= Exercise instructions =
Please output the whole listing below exactly as it is.

= Dataset records =
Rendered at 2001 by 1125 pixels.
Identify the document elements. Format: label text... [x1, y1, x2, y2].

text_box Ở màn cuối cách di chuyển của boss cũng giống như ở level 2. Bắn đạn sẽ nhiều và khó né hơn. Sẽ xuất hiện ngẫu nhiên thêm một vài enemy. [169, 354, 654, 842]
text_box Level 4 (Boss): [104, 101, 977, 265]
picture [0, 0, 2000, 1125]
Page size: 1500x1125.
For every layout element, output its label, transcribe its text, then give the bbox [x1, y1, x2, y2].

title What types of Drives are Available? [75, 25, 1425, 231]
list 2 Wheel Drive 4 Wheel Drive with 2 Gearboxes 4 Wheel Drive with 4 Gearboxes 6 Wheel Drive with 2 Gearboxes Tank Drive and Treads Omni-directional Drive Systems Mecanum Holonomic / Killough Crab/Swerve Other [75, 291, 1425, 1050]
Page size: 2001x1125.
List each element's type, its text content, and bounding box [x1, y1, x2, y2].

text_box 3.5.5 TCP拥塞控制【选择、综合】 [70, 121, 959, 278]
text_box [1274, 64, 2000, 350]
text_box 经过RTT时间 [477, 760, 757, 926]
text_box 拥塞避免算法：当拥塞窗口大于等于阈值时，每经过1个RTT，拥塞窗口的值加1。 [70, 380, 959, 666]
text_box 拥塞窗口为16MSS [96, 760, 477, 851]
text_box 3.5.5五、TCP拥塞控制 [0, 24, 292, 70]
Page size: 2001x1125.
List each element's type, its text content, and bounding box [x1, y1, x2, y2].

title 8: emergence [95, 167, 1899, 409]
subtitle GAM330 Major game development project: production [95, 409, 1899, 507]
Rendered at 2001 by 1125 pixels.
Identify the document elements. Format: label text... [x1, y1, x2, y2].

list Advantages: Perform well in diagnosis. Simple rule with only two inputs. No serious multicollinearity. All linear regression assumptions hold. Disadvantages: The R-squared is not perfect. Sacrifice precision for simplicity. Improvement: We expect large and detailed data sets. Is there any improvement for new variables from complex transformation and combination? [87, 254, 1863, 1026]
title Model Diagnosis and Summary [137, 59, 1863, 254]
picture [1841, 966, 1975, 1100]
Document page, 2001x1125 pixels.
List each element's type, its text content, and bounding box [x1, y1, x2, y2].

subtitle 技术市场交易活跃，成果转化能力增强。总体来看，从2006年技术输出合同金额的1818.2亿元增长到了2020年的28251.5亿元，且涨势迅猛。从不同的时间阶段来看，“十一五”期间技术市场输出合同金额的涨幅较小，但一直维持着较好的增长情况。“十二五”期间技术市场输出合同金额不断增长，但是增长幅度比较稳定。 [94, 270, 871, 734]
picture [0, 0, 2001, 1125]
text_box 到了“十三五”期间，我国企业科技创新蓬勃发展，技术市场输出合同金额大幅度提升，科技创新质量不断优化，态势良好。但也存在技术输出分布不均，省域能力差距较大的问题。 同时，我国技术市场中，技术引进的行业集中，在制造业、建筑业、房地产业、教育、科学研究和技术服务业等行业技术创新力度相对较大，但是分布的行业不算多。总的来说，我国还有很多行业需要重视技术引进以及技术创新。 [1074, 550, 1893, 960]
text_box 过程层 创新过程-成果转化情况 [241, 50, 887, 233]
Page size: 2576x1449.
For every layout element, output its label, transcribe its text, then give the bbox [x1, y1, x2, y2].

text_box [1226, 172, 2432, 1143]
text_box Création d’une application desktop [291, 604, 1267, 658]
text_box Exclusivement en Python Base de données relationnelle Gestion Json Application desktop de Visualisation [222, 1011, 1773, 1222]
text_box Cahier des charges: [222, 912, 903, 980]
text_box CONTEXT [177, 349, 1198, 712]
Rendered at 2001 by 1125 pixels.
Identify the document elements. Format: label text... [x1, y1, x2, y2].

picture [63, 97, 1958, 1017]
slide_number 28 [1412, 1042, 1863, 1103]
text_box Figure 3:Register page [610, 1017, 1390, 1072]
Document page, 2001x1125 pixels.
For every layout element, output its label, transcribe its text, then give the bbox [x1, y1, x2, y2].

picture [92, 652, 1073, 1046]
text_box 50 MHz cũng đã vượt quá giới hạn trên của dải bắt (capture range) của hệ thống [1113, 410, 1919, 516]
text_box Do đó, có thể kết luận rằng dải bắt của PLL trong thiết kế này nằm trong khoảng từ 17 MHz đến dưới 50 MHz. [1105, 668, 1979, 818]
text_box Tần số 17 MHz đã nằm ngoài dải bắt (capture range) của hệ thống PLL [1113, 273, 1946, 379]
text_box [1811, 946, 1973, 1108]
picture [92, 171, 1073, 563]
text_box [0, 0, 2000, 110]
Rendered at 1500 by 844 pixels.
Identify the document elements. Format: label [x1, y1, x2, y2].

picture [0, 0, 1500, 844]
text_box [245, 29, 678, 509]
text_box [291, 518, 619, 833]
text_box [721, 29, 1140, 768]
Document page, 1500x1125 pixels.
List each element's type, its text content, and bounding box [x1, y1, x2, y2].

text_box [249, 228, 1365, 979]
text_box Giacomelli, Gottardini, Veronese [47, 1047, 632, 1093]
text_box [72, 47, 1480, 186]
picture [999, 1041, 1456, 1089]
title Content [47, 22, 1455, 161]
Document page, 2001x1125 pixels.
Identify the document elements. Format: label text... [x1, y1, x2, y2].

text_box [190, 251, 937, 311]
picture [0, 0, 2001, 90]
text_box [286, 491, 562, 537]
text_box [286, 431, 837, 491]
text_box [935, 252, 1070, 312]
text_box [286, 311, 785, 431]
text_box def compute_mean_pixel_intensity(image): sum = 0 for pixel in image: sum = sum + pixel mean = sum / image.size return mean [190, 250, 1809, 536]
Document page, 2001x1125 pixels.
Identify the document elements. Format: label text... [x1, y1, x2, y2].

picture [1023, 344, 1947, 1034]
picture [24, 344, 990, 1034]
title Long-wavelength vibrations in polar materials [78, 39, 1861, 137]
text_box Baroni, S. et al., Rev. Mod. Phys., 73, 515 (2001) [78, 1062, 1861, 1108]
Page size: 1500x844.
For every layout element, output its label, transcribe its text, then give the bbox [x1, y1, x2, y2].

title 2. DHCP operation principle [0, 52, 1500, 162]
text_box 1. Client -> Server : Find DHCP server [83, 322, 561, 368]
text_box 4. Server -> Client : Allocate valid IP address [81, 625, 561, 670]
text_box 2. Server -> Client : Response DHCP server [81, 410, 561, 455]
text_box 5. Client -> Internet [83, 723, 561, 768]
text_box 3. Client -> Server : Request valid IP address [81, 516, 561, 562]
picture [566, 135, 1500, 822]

= Solution to this exercise =
Rendered at 2001 by 1125 pixels.
Identify the document elements. Format: label text... [x1, y1, x2, y2].

text_box Ở màn cuối cách di chuyển của boss cũng giống như ở level 2. Bắn đạn sẽ nhiều và khó né hơn. Sẽ xuất hiện ngẫu nhiên thêm một vài enemy. [169, 354, 654, 842]
text_box Level 4 (Boss): [104, 101, 977, 265]
picture [0, 0, 2000, 1125]
Page size: 1500x1125.
For every layout element, output its label, transcribe its text, then give the bbox [x1, y1, x2, y2].

title What types of Drives are Available? [75, 25, 1425, 231]
list 2 Wheel Drive 4 Wheel Drive with 2 Gearboxes 4 Wheel Drive with 4 Gearboxes 6 Wheel Drive with 2 Gearboxes Tank Drive and Treads Omni-directional Drive Systems Mecanum Holonomic / Killough Crab/Swerve Other [75, 291, 1425, 1050]
Page size: 2001x1125.
List each element's type, its text content, and bounding box [x1, y1, x2, y2].

text_box 3.5.5 TCP拥塞控制【选择、综合】 [70, 121, 959, 278]
text_box [1274, 64, 2000, 350]
text_box 经过RTT时间 [477, 760, 757, 926]
text_box 拥塞避免算法：当拥塞窗口大于等于阈值时，每经过1个RTT，拥塞窗口的值加1。 [70, 380, 959, 666]
text_box 拥塞窗口为16MSS [96, 760, 477, 851]
text_box 3.5.5五、TCP拥塞控制 [0, 24, 292, 70]
Page size: 2001x1125.
List each element's type, its text content, and bounding box [x1, y1, x2, y2].

title 8: emergence [95, 167, 1899, 409]
subtitle GAM330 Major game development project: production [95, 409, 1899, 507]
Rendered at 2001 by 1125 pixels.
Identify the document elements. Format: label text... [x1, y1, x2, y2].

list Advantages: Perform well in diagnosis. Simple rule with only two inputs. No serious multicollinearity. All linear regression assumptions hold. Disadvantages: The R-squared is not perfect. Sacrifice precision for simplicity. Improvement: We expect large and detailed data sets. Is there any improvement for new variables from complex transformation and combination? [87, 254, 1863, 1026]
title Model Diagnosis and Summary [137, 59, 1863, 254]
picture [1841, 966, 1975, 1100]
Document page, 2001x1125 pixels.
List each element's type, its text content, and bounding box [x1, y1, x2, y2].

subtitle 技术市场交易活跃，成果转化能力增强。总体来看，从2006年技术输出合同金额的1818.2亿元增长到了2020年的28251.5亿元，且涨势迅猛。从不同的时间阶段来看，“十一五”期间技术市场输出合同金额的涨幅较小，但一直维持着较好的增长情况。“十二五”期间技术市场输出合同金额不断增长，但是增长幅度比较稳定。 [94, 270, 871, 734]
picture [0, 0, 2001, 1125]
text_box 到了“十三五”期间，我国企业科技创新蓬勃发展，技术市场输出合同金额大幅度提升，科技创新质量不断优化，态势良好。但也存在技术输出分布不均，省域能力差距较大的问题。 同时，我国技术市场中，技术引进的行业集中，在制造业、建筑业、房地产业、教育、科学研究和技术服务业等行业技术创新力度相对较大，但是分布的行业不算多。总的来说，我国还有很多行业需要重视技术引进以及技术创新。 [1074, 550, 1893, 960]
text_box 过程层 创新过程-成果转化情况 [241, 50, 887, 233]
Page size: 2576x1449.
For every layout element, output its label, transcribe its text, then give the bbox [x1, y1, x2, y2].

text_box [1226, 172, 2432, 1143]
text_box Création d’une application desktop [291, 604, 1267, 658]
text_box Exclusivement en Python Base de données relationnelle Gestion Json Application desktop de Visualisation [222, 1011, 1773, 1222]
text_box Cahier des charges: [222, 912, 903, 980]
text_box CONTEXT [177, 349, 1198, 712]
Rendered at 2001 by 1125 pixels.
Identify the document elements. Format: label text... [x1, y1, x2, y2].

picture [63, 97, 1958, 1017]
slide_number 28 [1412, 1042, 1863, 1103]
text_box Figure 3:Register page [610, 1017, 1390, 1072]
Document page, 2001x1125 pixels.
For every layout element, output its label, transcribe its text, then give the bbox [x1, y1, x2, y2].

picture [92, 652, 1073, 1046]
text_box 50 MHz cũng đã vượt quá giới hạn trên của dải bắt (capture range) của hệ thống [1113, 410, 1919, 516]
text_box Do đó, có thể kết luận rằng dải bắt của PLL trong thiết kế này nằm trong khoảng từ 17 MHz đến dưới 50 MHz. [1105, 668, 1979, 818]
text_box Tần số 17 MHz đã nằm ngoài dải bắt (capture range) của hệ thống PLL [1113, 273, 1946, 379]
text_box [1811, 946, 1973, 1108]
picture [92, 171, 1073, 563]
text_box [0, 0, 2000, 110]
Rendered at 1500 by 844 pixels.
Identify the document elements. Format: label [x1, y1, x2, y2].

picture [0, 0, 1500, 844]
text_box [245, 29, 678, 509]
text_box [291, 518, 619, 833]
text_box [721, 29, 1140, 768]
Document page, 1500x1125 pixels.
List each element's type, its text content, and bounding box [x1, y1, x2, y2].

text_box [249, 228, 1365, 979]
text_box Giacomelli, Gottardini, Veronese [47, 1047, 632, 1093]
text_box [72, 47, 1480, 186]
picture [999, 1041, 1456, 1089]
title Content [47, 22, 1455, 161]
Document page, 2001x1125 pixels.
Identify the document elements. Format: label text... [x1, y1, x2, y2].

text_box [190, 251, 937, 311]
picture [0, 0, 2001, 90]
text_box [286, 491, 562, 537]
text_box [286, 431, 837, 491]
text_box [935, 252, 1070, 312]
text_box [286, 311, 785, 431]
text_box def compute_mean_pixel_intensity(image): sum = 0 for pixel in image: sum = sum + pixel mean = sum / image.size return mean [190, 250, 1809, 536]
Document page, 2001x1125 pixels.
Identify the document elements. Format: label text... [x1, y1, x2, y2].

picture [1023, 344, 1947, 1034]
picture [24, 344, 990, 1034]
title Long-wavelength vibrations in polar materials [78, 39, 1861, 137]
text_box Baroni, S. et al., Rev. Mod. Phys., 73, 515 (2001) [78, 1062, 1861, 1108]
Page size: 1500x844.
For every layout element, output its label, transcribe its text, then give the bbox [x1, y1, x2, y2].

title 2. DHCP operation principle [0, 52, 1500, 162]
text_box 1. Client -> Server : Find DHCP server [83, 322, 561, 368]
text_box 4. Server -> Client : Allocate valid IP address [81, 625, 561, 670]
text_box 2. Server -> Client : Response DHCP server [81, 410, 561, 455]
text_box 5. Client -> Internet [83, 723, 561, 768]
text_box 3. Client -> Server : Request valid IP address [81, 516, 561, 562]
picture [566, 135, 1500, 822]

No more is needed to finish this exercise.